Un altro tabù da abbattere?
«Nel 2006 ero certo che avremmo perso contro il Barcellona, quest’anno è diverso… Ma anche se non capitasse tra dieci giorni, potrebbe avverarsi nei prossimi anni, visto il ciclo che abbiamo iniziato e rivali come Liverpool e City in difficoltà».
A proposito, andrà a Budapest per la finale?
«Certo, con i miei figli».
E va ancora in trasferta ogni settimana con i tifosi?
«Non più. Ho 69 anni oramai e una famiglia. Ma non mi perdo nemmeno una partita in casa dell’Arsenal».
Da quanti anni è abbonato?
«Dal 1986… caspita, sono 40 anni, non ci avevo fatto caso!».
Le piace il Var?
«No. E lo dico anche se due settimane fa, contro il West Ham al 96’, il Var ci ha garantito la vittoria del campionato. È ridicolo rovinare la spontaneità delle reazioni dei tifosi allo stadio, o aspettare cinque minuti per capire se è gol o no. Ciò danneggia l’autenticità e l’atmosfera del calcio. O vogliamo parlare di quanto siano ridicoli oggi falli di mano e fuorigioco? Preferisco perdere per un errore dell’arbitro, giuro».

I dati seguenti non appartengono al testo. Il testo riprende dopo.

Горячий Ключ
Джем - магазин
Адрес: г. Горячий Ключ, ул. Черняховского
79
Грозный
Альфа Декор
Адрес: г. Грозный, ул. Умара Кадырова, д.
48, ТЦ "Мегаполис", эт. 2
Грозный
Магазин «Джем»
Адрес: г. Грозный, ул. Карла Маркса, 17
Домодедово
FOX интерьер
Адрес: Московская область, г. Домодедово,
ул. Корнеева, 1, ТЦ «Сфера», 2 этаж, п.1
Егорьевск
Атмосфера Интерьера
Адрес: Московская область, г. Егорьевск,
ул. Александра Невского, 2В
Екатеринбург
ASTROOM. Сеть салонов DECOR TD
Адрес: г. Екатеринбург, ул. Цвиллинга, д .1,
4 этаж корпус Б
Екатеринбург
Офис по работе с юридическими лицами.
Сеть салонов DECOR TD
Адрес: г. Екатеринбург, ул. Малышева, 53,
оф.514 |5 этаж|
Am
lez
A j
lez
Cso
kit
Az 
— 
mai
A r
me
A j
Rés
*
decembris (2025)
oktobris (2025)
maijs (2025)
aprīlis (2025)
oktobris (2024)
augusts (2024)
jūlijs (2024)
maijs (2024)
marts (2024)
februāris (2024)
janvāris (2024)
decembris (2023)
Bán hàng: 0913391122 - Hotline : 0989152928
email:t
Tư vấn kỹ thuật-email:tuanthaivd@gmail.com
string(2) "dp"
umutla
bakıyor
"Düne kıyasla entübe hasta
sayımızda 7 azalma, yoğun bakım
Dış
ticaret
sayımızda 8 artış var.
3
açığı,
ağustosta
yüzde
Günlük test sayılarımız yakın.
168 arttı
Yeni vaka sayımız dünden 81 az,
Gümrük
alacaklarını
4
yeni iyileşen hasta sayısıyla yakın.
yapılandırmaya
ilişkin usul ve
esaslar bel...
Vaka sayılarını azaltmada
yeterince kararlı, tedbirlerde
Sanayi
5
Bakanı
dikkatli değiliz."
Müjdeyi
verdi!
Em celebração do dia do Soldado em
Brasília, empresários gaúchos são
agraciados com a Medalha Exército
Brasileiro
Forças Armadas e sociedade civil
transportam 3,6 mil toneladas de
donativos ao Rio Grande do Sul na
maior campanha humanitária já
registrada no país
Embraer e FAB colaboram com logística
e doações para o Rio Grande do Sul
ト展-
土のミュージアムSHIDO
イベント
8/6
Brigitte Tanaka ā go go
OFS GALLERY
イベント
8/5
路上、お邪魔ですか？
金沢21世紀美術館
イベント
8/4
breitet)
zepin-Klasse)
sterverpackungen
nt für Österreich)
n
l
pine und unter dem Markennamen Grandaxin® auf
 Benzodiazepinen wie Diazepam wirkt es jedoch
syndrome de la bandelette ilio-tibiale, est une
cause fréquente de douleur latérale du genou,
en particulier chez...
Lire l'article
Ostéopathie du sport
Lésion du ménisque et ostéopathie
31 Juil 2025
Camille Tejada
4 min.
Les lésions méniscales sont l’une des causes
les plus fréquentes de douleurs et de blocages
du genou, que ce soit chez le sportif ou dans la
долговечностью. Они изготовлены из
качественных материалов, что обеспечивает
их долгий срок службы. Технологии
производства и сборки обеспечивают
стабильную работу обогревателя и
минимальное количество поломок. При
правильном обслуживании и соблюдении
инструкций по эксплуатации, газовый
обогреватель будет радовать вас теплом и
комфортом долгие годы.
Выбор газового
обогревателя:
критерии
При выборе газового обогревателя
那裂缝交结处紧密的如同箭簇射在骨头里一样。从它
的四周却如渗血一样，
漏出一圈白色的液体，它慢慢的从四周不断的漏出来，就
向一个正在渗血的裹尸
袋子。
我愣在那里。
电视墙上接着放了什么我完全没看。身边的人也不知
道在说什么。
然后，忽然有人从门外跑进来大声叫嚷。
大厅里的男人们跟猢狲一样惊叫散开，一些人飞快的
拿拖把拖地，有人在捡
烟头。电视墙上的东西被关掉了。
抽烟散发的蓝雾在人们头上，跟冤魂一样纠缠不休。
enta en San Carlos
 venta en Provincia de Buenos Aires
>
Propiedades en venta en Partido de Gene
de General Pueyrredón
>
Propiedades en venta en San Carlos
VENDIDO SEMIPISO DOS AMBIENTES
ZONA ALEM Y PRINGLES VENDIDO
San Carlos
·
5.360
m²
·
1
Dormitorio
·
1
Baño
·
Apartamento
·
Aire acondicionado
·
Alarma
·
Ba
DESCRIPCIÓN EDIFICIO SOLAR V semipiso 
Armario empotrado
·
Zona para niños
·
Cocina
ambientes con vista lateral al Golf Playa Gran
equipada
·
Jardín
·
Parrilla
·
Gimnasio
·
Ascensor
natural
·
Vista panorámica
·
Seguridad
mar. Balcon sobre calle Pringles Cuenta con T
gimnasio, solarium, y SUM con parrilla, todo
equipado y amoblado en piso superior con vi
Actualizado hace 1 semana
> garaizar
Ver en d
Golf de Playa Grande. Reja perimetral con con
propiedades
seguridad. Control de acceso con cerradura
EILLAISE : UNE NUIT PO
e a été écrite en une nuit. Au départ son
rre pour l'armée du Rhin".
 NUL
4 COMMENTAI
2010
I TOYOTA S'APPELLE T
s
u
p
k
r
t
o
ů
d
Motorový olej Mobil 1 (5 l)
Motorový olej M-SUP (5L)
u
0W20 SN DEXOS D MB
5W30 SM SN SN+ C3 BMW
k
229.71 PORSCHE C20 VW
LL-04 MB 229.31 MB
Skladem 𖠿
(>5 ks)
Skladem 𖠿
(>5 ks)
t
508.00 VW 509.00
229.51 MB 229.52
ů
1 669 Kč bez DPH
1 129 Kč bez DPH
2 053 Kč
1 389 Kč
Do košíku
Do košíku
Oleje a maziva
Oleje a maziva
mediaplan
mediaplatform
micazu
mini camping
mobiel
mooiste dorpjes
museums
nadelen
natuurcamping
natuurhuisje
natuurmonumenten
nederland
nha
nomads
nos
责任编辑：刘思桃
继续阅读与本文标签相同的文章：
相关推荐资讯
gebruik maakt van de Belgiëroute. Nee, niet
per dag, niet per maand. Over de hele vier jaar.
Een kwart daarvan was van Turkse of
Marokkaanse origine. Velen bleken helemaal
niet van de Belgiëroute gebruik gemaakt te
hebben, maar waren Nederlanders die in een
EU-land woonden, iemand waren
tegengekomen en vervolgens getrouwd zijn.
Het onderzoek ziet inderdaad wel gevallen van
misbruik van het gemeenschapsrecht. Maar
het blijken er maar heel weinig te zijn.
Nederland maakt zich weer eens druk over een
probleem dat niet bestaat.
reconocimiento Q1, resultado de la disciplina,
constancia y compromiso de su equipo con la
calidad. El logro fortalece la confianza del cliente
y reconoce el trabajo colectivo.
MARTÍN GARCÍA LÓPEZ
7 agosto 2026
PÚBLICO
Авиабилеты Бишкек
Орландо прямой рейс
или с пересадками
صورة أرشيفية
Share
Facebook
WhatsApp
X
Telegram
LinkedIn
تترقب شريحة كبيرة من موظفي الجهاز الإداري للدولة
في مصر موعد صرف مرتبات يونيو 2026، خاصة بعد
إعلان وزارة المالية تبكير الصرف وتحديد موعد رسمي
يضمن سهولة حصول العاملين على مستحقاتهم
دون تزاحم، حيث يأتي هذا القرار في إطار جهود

Ma, Var a parte, apprezza il calcio di oggi?
«È meno romantico di un tempo, e ha meno legame con la comunità. Ma la qualità è cresciuta enormemente ed è molto più entusiasmante. Ai tempi di Febbre a 90’ in Inghilterra alcuni calciatori scendevano in campo ubriachi! Preferisco vedere Bukayo Saka sobrio che un attaccante alcolizzato degli anni Ottanta».